Dans le film de genre, il y a plusieurs étapes entre la série A et la série Z. Entre le gros budget et le nanard. Sans vouloir détailler les 26 étapes – ce qui nécessiterait un niveau de cinéphilie quasi-Tarantinien, je placerais Lemming aux environs de la série S.
A l'époque où je regardais encore la télé, on pouvait voir en seconde partie de soirée sur M6 (souvent le samedi) des téléfilms fantastiques américains 'de genre', fabriqués au kilomètre de pellicule. Un début avec des personnages de tous les jours, et puis une histoire qui bascule progressivement dans le surnaturel. Pas mal de scènes nocturnes, le personnage avance lentement dans le couloir, son visage est inquiet, la musique fait monter la tension ; le personnage avance lentement, le couloir est sombre, l'action se dilate, le personnage est toujours inquiet, la caméra se rapproche de lui, le bord du cadre est dans les ténèbres, il avance lentement, gros plan sur la poignée de la porte, il va l'ouvrir, plan sur le visage, la musique monte crescendo, le personnage tourne la poignée et TZING ! Coupure de pub.

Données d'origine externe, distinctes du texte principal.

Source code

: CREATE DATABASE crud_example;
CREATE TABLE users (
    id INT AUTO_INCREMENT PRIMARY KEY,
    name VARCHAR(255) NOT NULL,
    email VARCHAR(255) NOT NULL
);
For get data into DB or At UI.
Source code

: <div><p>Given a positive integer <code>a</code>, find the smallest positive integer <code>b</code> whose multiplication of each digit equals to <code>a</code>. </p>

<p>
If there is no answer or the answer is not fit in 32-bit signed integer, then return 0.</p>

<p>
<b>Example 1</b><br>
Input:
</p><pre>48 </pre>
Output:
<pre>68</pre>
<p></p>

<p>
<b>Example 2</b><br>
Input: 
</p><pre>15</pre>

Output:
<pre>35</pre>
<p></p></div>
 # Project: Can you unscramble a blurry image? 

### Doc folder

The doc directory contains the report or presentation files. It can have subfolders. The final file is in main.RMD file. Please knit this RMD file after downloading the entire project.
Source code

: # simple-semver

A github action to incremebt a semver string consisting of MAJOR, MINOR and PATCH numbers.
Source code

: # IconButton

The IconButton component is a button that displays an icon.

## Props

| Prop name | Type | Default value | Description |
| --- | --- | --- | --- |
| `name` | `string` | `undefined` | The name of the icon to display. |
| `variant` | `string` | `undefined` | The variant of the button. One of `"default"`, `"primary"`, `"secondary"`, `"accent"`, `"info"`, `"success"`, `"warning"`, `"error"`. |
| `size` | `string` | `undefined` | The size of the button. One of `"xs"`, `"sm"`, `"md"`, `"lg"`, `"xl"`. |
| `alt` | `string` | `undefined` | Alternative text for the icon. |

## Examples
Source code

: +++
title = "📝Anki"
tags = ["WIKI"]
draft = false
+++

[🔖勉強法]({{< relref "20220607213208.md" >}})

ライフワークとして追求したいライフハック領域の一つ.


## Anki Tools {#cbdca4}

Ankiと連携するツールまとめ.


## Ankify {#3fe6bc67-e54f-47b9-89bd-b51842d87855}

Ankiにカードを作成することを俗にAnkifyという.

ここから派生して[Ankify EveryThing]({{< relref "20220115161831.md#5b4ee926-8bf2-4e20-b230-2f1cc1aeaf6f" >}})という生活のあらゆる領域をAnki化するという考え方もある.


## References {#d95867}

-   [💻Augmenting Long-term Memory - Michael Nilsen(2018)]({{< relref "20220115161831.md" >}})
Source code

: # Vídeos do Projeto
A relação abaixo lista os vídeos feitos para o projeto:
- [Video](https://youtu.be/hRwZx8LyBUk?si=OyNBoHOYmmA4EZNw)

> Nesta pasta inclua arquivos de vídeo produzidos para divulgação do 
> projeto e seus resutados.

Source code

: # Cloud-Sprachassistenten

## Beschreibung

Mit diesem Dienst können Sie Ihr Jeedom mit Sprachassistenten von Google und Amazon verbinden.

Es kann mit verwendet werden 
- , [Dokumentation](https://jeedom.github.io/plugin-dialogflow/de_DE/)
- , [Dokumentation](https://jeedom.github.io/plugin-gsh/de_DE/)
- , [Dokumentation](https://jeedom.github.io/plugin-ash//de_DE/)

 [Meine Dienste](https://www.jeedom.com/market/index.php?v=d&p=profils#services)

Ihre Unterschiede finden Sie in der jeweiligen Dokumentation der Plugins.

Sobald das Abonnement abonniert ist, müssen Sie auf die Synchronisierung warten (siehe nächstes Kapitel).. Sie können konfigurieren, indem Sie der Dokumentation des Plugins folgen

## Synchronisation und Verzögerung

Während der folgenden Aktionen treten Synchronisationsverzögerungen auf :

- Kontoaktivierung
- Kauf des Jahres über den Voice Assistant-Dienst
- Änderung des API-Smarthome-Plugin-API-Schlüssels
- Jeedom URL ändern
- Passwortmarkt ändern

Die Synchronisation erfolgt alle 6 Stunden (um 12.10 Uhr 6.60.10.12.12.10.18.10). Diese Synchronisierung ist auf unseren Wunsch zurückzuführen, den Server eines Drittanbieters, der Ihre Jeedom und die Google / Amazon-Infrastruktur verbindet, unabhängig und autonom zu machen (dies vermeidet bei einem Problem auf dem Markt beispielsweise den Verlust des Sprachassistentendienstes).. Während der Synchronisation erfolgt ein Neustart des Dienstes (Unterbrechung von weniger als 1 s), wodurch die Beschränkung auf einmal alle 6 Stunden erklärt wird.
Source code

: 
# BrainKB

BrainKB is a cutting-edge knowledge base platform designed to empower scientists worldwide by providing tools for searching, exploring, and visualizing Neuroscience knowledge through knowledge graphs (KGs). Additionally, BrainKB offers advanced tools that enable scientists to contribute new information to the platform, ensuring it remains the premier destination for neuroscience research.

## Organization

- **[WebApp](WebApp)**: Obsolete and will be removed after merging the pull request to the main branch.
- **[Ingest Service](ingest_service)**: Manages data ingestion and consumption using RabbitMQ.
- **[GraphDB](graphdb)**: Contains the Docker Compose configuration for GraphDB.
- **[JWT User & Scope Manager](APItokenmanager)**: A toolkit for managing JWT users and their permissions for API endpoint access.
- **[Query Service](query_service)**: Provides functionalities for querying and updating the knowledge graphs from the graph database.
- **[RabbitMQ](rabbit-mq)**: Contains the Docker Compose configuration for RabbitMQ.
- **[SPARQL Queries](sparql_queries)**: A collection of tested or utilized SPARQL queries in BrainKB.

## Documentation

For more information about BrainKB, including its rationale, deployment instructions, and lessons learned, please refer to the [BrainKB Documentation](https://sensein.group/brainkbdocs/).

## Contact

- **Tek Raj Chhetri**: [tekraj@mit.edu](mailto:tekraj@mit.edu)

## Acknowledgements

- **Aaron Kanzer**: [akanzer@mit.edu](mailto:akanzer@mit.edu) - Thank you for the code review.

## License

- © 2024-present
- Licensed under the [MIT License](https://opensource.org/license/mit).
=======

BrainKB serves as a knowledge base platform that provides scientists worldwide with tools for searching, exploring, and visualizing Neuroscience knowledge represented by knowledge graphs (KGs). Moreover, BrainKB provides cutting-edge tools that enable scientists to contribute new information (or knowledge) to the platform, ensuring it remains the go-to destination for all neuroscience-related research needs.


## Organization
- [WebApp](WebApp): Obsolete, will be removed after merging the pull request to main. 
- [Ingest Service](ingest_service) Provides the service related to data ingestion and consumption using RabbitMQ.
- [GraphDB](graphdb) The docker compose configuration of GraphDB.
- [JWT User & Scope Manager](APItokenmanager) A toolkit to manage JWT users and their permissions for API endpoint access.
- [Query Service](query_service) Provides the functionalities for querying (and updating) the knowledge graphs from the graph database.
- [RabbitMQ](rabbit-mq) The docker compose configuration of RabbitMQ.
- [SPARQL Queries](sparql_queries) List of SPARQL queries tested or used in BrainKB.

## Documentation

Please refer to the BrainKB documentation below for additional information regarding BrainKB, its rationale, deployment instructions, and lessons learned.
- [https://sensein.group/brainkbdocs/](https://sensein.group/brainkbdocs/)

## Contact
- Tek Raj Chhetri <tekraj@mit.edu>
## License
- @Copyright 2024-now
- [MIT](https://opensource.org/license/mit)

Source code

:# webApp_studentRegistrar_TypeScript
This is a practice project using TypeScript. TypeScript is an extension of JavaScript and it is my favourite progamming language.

Ben le scénario de Lemming, c'est de ce niveau. Un peu de fantastique (possession par fantôme très 70's), une explication finale, quelques idées débiles ou mal exploitées (la caméra-gadget, le lemming), un début et une fin massacrés à la voix off (quand après environ 40s de film la voix off de Laurent Lucas conclut sa présentation gonflante et superflue et par un très sérieux 'c'est alors que les choses ont commencé à aller mal', j'ai moi aussi compris que c'était franchement mal parti pour ma soirée). Les acteurs sont lamentables. Charlotte Rampling, que l'on sait capable du meilleur, touche ici le fond avec un regard permanent de cocker drogué. Laurent Lucas, toujours constant dans sa façon de jouer depuis Harry, n'est crédible ni comme ingénieur, ni comme mari, ni comme cocu. André Dussolier cachetonne. Reste Charlotte Gainsbourg, qui s'en sort bien et profite du seul rôle intéressant du film pour une composition – caméléon un peu à l'américaine.
Voilà, encore un film attendu qui se révèle une grosse déception. Avant on croyait que les lemmings se suicidaient en masse dans l'océan ; maintenant, on sait qu'ils sont juste trop cons pour savoir qu'ils vont se noyer.